*** Block opens ***

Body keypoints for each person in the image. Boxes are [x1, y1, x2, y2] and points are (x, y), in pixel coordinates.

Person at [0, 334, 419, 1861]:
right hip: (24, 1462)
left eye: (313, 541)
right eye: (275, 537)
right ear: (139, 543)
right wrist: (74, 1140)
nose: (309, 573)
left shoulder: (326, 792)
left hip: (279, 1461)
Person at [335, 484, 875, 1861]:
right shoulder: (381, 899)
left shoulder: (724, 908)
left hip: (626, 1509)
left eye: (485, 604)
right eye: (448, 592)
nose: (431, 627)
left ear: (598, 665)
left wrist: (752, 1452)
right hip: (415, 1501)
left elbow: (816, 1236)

*** Block closes ***
*** Block opens ***

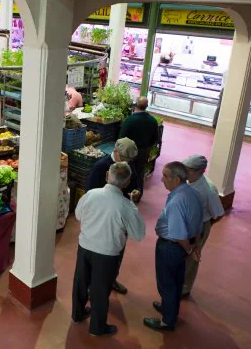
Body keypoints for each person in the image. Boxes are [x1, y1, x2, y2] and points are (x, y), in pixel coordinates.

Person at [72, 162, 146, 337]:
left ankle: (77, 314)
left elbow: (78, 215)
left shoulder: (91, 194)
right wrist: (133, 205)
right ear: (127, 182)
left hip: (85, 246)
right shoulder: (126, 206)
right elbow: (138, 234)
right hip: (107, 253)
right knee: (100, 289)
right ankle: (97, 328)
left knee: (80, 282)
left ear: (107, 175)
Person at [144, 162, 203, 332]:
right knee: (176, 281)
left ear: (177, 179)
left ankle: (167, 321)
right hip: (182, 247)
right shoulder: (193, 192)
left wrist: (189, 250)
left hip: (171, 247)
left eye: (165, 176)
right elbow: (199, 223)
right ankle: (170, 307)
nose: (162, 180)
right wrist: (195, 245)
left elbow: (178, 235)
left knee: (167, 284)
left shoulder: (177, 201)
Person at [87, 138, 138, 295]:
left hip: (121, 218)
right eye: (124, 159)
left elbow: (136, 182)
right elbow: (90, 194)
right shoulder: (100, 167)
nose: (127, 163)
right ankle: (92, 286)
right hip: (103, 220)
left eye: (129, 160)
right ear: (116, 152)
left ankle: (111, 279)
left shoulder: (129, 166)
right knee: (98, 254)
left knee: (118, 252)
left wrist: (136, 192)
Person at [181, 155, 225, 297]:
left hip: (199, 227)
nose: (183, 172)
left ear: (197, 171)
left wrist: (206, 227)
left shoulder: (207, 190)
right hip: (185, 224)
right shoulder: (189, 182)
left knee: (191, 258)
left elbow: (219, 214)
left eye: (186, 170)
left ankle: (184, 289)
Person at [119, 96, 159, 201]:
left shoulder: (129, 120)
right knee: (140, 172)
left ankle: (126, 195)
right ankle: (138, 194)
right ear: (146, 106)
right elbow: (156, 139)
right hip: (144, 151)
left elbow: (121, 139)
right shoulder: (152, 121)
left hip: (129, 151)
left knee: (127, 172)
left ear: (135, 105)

*** Block closes ***

Please return only the lines above, starting at the line that has "left wrist: (206, 227)" and ending at the line that has "left ear: (135, 105)", keeping both and leaving each one unchanged.

left wrist: (206, 227)
left shoulder: (207, 190)
right hip: (185, 224)
right shoulder: (189, 182)
left knee: (191, 258)
left elbow: (219, 214)
left eye: (186, 170)
left ankle: (184, 289)
Person at [119, 96, 159, 201]:
left shoulder: (129, 120)
right knee: (140, 172)
left ankle: (126, 195)
right ankle: (138, 194)
right ear: (146, 106)
right elbow: (156, 139)
right hip: (144, 151)
left elbow: (121, 139)
right shoulder: (152, 121)
left hip: (129, 151)
left knee: (127, 172)
left ear: (135, 105)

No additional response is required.